> **Source material**:

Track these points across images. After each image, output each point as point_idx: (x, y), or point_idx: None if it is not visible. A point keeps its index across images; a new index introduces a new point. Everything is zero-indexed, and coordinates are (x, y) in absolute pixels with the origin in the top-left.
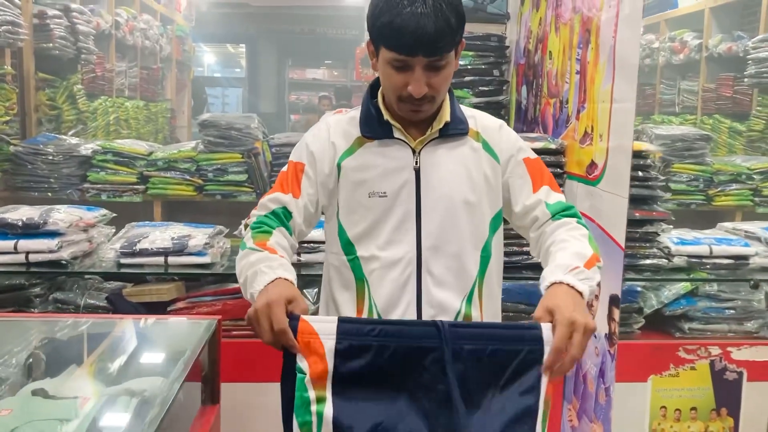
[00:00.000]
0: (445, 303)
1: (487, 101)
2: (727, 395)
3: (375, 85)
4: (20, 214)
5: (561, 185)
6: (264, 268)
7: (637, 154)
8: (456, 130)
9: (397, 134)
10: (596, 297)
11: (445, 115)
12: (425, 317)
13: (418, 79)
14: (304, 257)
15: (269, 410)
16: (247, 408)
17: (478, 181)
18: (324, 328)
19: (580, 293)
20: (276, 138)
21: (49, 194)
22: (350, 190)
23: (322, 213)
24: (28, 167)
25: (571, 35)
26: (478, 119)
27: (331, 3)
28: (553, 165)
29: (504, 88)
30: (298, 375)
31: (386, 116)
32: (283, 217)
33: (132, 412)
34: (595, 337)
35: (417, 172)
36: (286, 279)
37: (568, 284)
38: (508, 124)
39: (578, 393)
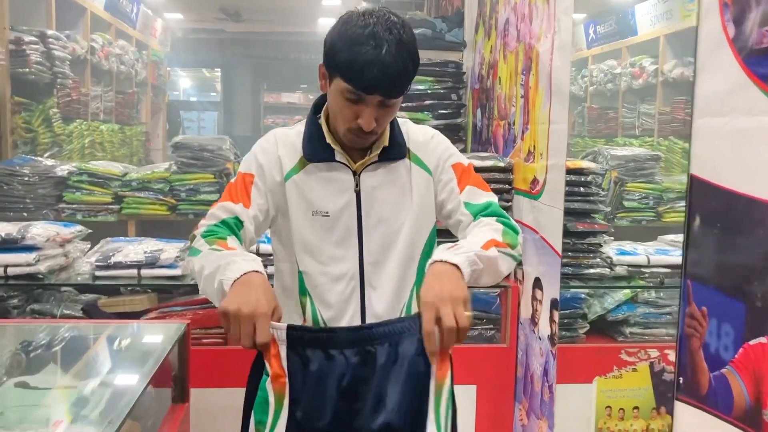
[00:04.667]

> **What you need to do**:
Retype the listing above exactly. Pictures are not part of the copy.

> **Answer for this exercise**:
Track these points across images. After each image, output each point as point_idx: (x, y), or point_idx: None if it is not visible. A point keeps its index across images; a new index introduces a new point. Everything is zero-indexed, and coordinates are (x, y) in absolute pixels with the origin in the top-left.
[00:00.000]
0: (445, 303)
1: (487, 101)
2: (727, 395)
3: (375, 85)
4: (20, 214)
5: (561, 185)
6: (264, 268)
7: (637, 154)
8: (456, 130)
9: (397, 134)
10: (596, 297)
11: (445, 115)
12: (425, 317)
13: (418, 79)
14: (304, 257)
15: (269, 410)
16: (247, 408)
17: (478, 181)
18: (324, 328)
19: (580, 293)
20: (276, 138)
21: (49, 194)
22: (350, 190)
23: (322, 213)
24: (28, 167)
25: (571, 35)
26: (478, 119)
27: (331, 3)
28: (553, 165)
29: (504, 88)
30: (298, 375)
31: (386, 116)
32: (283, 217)
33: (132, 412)
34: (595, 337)
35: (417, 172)
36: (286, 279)
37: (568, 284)
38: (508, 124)
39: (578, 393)
[00:04.667]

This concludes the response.